Samen Yasar (Class of 2021) who hails from Bangladesh, is one of the participants. “My greatest takeaway from the trip was the realisation of the massive similarities between the Vietnamese culture and Bangladeshi culture. The socio-cultural and environmental problems that the average Vietnamese people face are very similar to what Bangladeshis face too. I believe more intercultural engagement between the people of the two countries would help us a lot in our common goal of dealing with problems like climate change, sea level rise, salinity intrusion, overpopulation, mangrove destruction and etc.”

Another participant of the trip, Regina Veronica Vanda (Class of 2021) shared, “Nature and culture develop in an intricately interdependent manner. When chemical warfare was used in the Vietnam war and mangrove forests were destroyed, the livelihood of people was not spared. When mangroves are destroyed, food security will be challenged and the poorest made vulnerable. Nonetheless, in this trip I have witnessed the coming together of the community to restore mangrove forests, and thus, visible and rapid recovery to bolster the resilience of the community to environmental and social hazards is evident. Simultaneously, environmental consciousness is growing among Vietnamese, especially those whose lives are directly affected by environmental changes in the rural areas.”

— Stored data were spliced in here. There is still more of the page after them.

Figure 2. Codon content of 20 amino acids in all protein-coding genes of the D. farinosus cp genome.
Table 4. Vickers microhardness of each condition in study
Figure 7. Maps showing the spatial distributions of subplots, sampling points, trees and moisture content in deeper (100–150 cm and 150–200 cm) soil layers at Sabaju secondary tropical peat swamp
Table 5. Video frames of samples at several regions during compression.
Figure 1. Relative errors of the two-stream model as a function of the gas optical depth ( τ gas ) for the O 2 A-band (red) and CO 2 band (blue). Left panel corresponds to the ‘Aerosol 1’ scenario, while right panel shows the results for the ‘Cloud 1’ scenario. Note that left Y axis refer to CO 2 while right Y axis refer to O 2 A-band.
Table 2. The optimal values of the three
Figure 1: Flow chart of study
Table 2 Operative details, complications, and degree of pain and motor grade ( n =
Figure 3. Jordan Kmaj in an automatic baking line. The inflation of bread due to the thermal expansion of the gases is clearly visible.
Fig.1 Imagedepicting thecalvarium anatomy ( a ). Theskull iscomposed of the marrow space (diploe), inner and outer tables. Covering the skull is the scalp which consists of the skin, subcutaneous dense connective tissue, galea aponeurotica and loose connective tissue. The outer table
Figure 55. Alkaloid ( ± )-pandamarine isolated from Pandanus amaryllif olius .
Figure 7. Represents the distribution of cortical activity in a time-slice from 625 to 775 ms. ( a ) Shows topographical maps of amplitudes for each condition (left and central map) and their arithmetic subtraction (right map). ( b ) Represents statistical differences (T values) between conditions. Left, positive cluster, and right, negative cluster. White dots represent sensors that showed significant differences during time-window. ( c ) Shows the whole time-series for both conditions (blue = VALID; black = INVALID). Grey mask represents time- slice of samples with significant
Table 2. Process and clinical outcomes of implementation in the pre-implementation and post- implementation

In addition to learning about environmental issues, the communication opportunities she had with the stakeholders also reinforced Regina’s personal interest in environmental communication. “I am interested in environmental communication through photojournalism. I have a website called Lens On in which I curate photos and write articles about diverse ideas for sustainable development in Singapore and the region. The experience of speaking to locals and learning critically about their initiatives has also helped me hone my ethnographic skills which is crucial to effective environmental communication.”

The next three clinic trips will be to Japan in 2019, Korea in 2020 and China in 2021. Each of the Envirolab Asia trips and associated research will be conducted in close cooperation with Yale-NUS, local universities and organisations, as participants explore themes ranging from the intersection of nature, nuclear history and infrastructure to contested infrastructure and ecological development, agriculture and more.